The NCO in charge of the motorcycle party seemed to understand the risk inherent in the situation. He stood a little way from the wire with his hands extended. They needed gasoline, he said. He presumed that being a factory camp, Brinnlitz would have gasoline.

Pfefferberg advised that it was better to supply them and send them packing than to create problems by opening fire on them. Other elements of their regiment might be in the region, and be drawn by an outburst of gunfire.

So in the end the SS men were let in through the gate, and some of the prisoners went to the garage and drew gasoline. The SS NCO was careful to convey to the camp commandos—who had put on blue coveralls in an attempt to look like informal guards, or at least like German Kapos—that he did not find anything peculiar in the idea of armed prisoners’ defending their camps from within. “I hope you realize there’s typhus here,” said Pfefferberg in German, pointing to the signs. The SS men looked at each other.

“We’ve already lost two dozen people,” said Pfefferberg. “We have another fifty isolated in the cellar.”

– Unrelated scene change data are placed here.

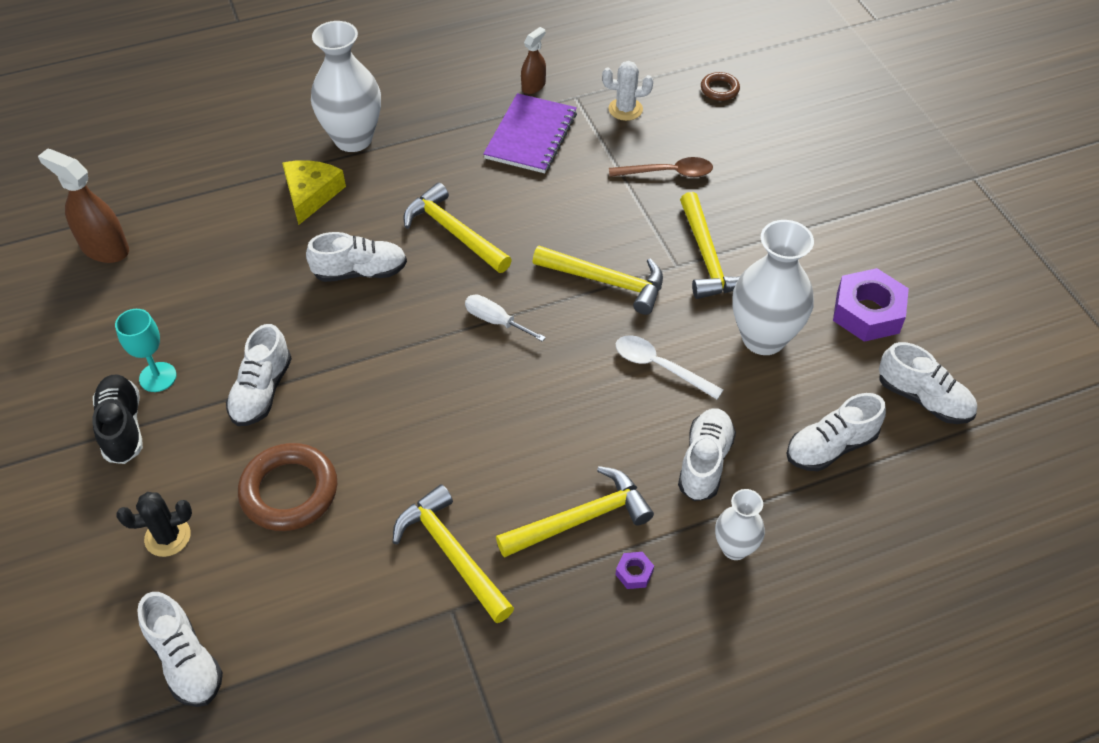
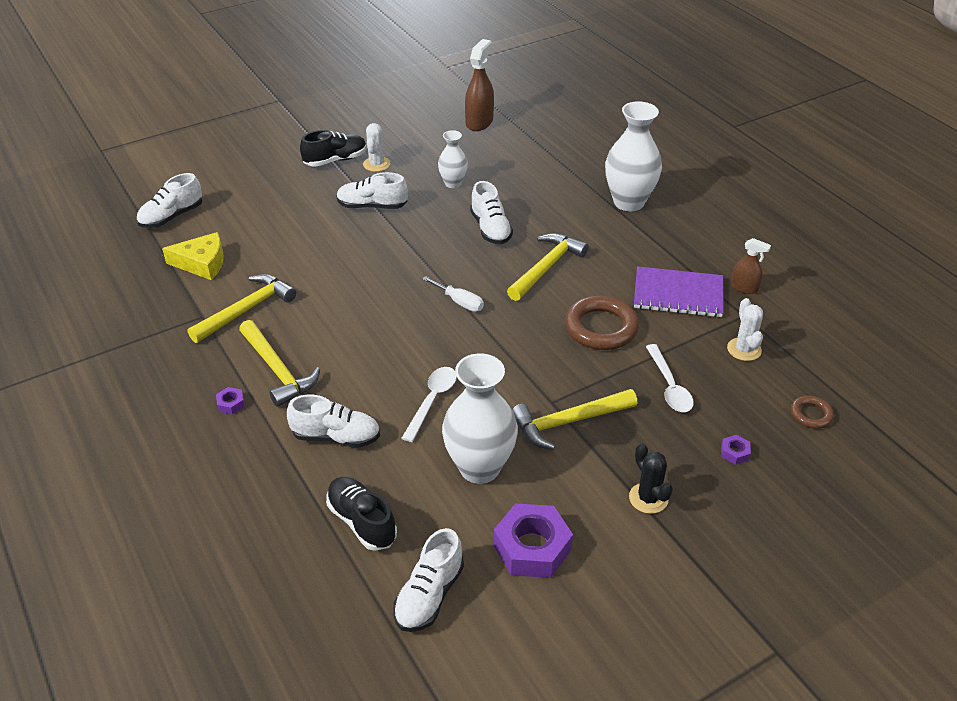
camera: 80 degrees right, 10 degrees down
(158, 377) = (376, 164): turquoise goblet -> white cactus
(167, 537) = (256, 193): black cactus -> black cactus (648, 498)
(289, 491) = (292, 232): brown ring -> brown ring (601, 328)
(311, 194) = (561, 193): yellow cheese -> yellow cheese (202, 263)
(495, 321) = (459, 302): white screwdriver -> white screwdriver turned 105 degrees clockwise
(606, 281) = (519, 359): yellow hammer -> none
(668, 173) = (669, 386): brown spoon -> white spoon
(735, 548) = (254, 461): white vase -> white vase (453, 183)
(761, 149) = (734, 453): none -> purple nut
(830, 447) = (362, 522): white shoe -> black shoe

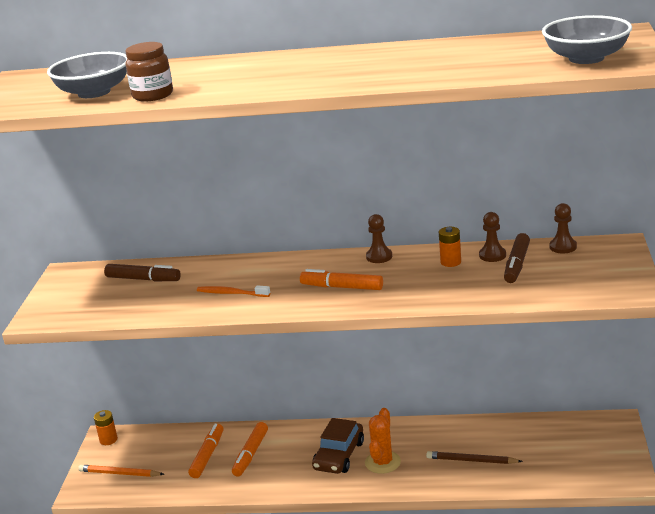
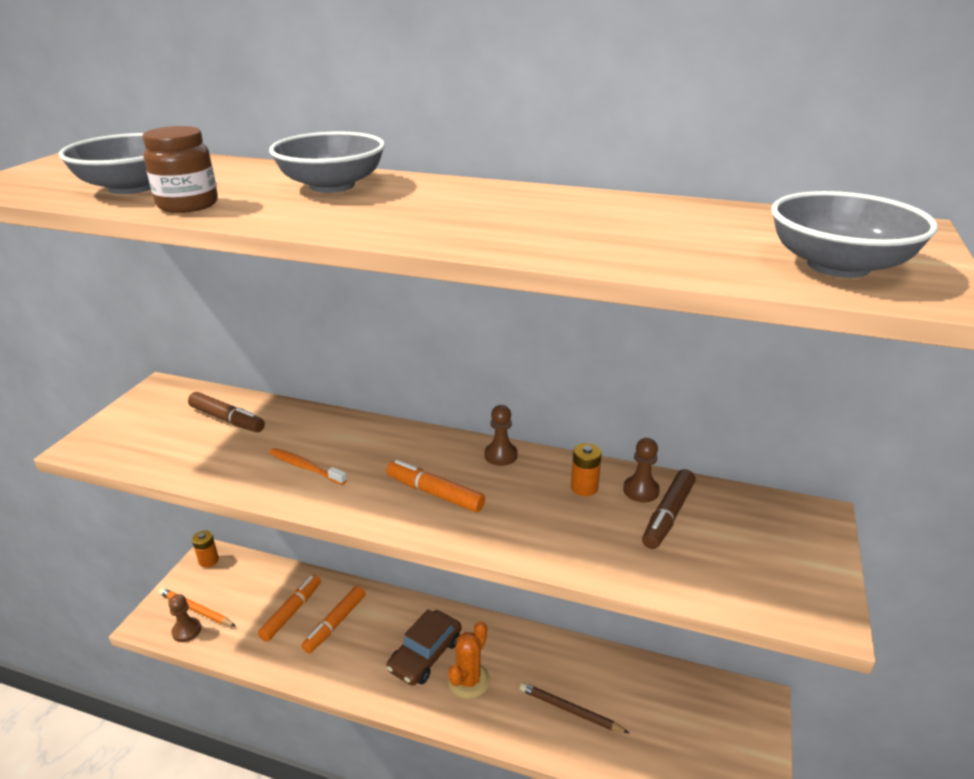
camera: 10 degrees right, 5 degrees up
(238, 67) = (332, 185): none -> grey bowl
(563, 247) = (737, 500): brown pawn -> brown pawn (186, 630)

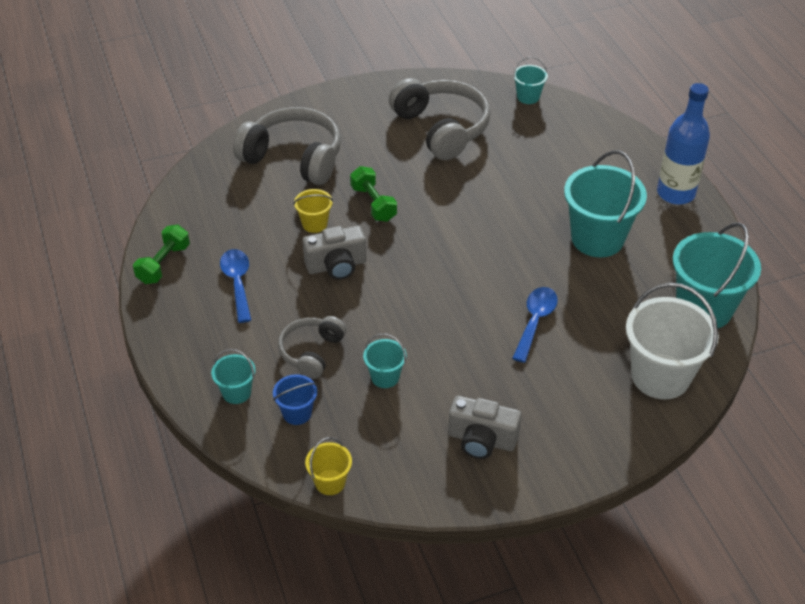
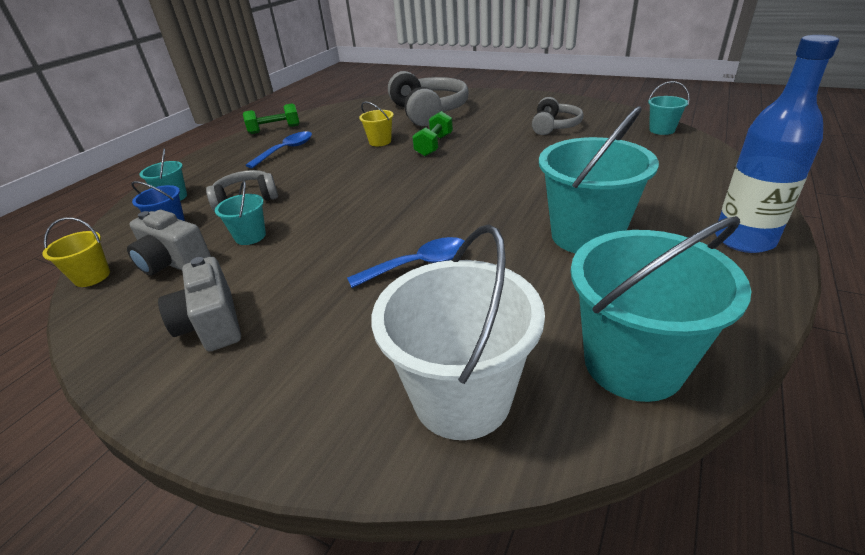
camera: 50 degrees right, 10 degrees down
(336, 266) = (350, 165): grey camera -> grey camera (174, 262)
(442, 128) = (554, 126): grey headphones -> grey headphones, size x0.58

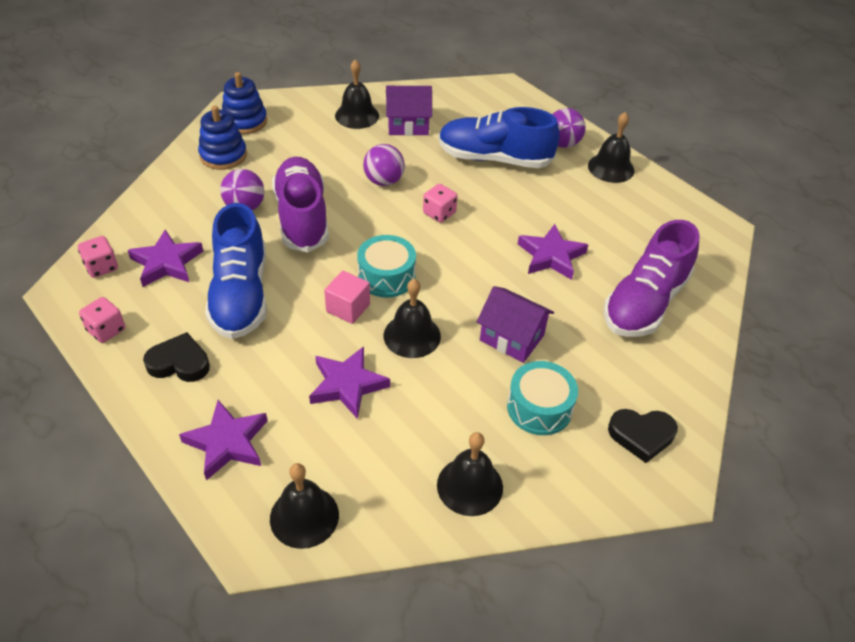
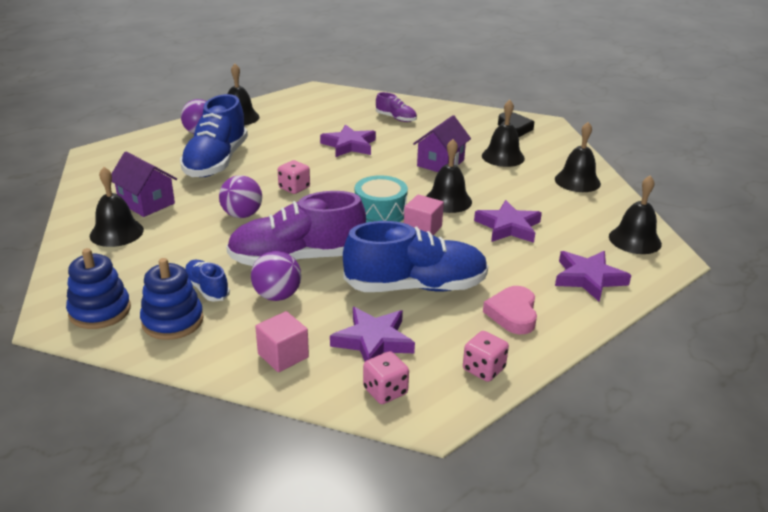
camera: 90 degrees left, 15 degrees down
(163, 212) = (283, 355): none -> pink cube
(179, 363) = (512, 314): black heart -> pink heart
(263, 169) = (207, 289): none -> blue shoe
(408, 125) = (146, 203): purple house -> purple house turned 45 degrees counterclockwise
(539, 408) = (503, 157): turquoise drum -> black bell
(644, 303) = (396, 118): purple shoe -> purple shoe, size x0.48

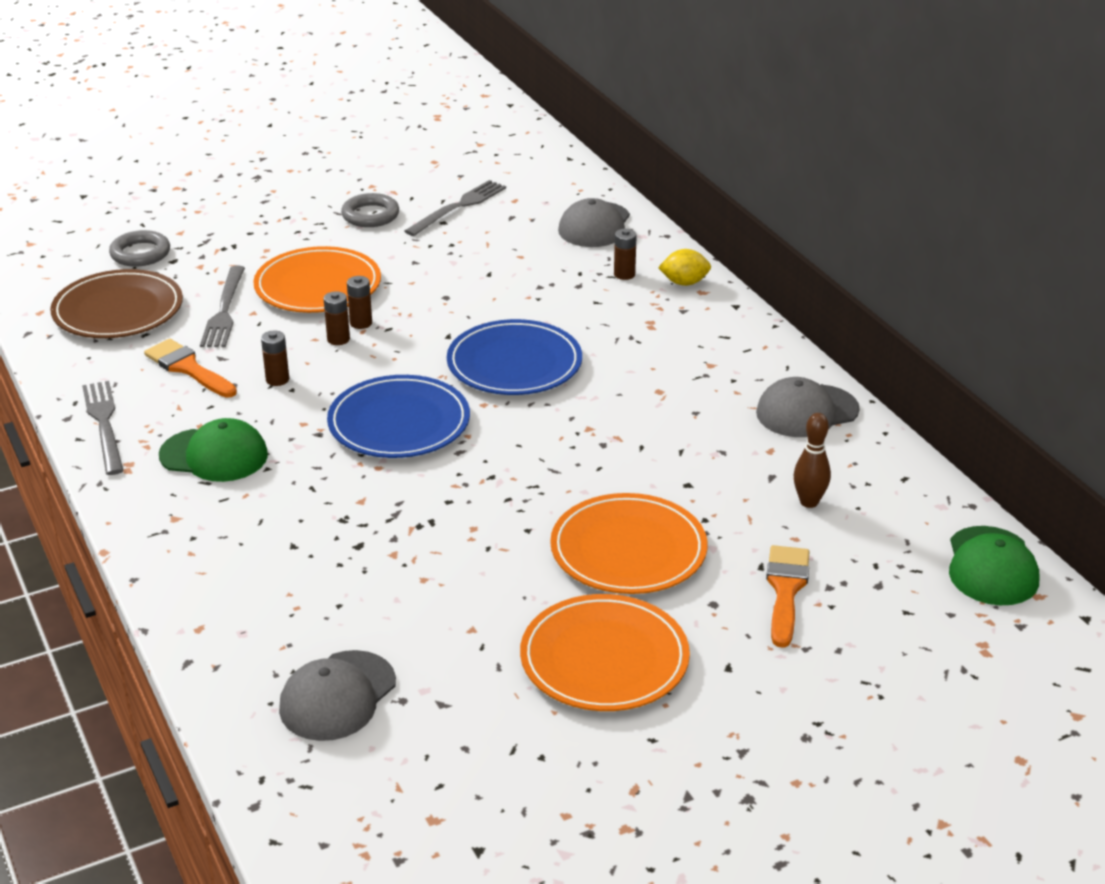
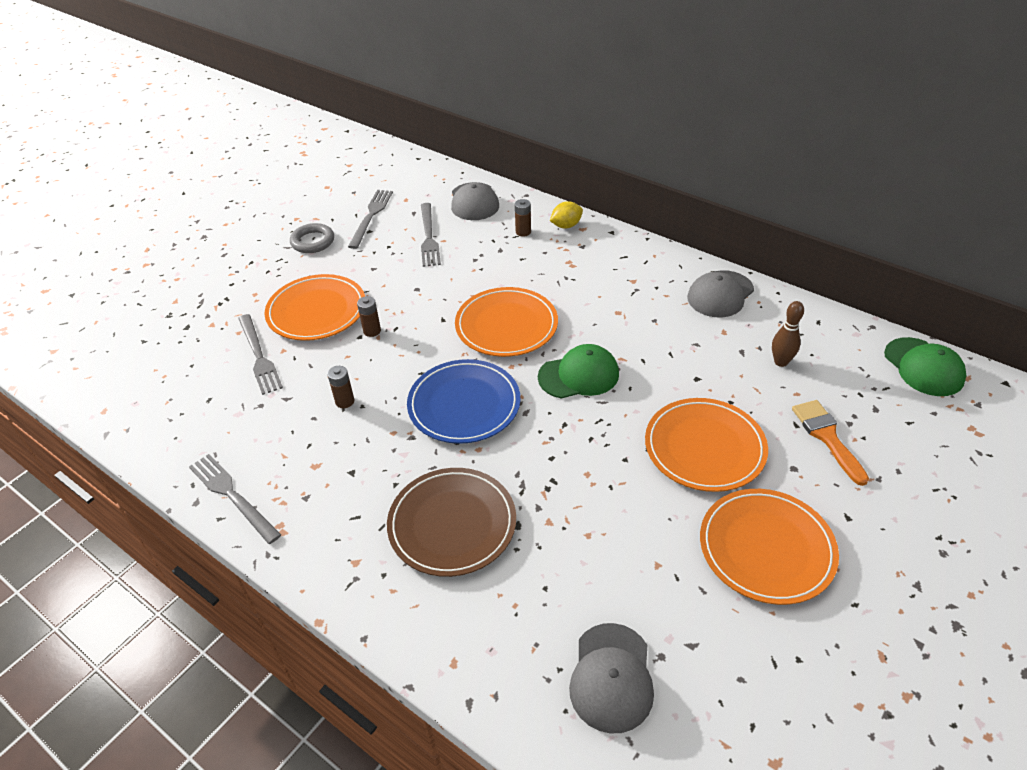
camera: 25 degrees left, 10 degrees up
(118, 310) = (171, 386): brown plate -> brown plate (452, 524)
(140, 253) = (155, 329): grey ring -> none
(188, 368) = (266, 417): orange brush -> none
(214, 455) = (344, 489): green cap -> green cap (579, 375)
(338, 339) = (365, 350): brown battery -> none
(506, 248) = (429, 237): none -> grey fork
(514, 364) = (506, 325): blue plate -> orange plate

This claim seemed to impress the gentlemen of the death’s-head. They were tired. They were fleeing. That was enough for them. They didn’t want any bacterial perils on top of the others.

When the gasoline arrived in 5-gallon cans, they expressed their thanks, bowed, and left through the gate. The prisoners watched them fill their tanks and considerately leave by the wire any cans they could not fit into their sidecars. They put on their gloves, started their engines, and left without too much revving of the motors, being too careful to waste their new tankfuls on flourishes. Their roar faded southwest through the village. For the men at the gate, this polite encounter would be their last with anyone wearing the uniform of Heinrich Himmler’s foul legion.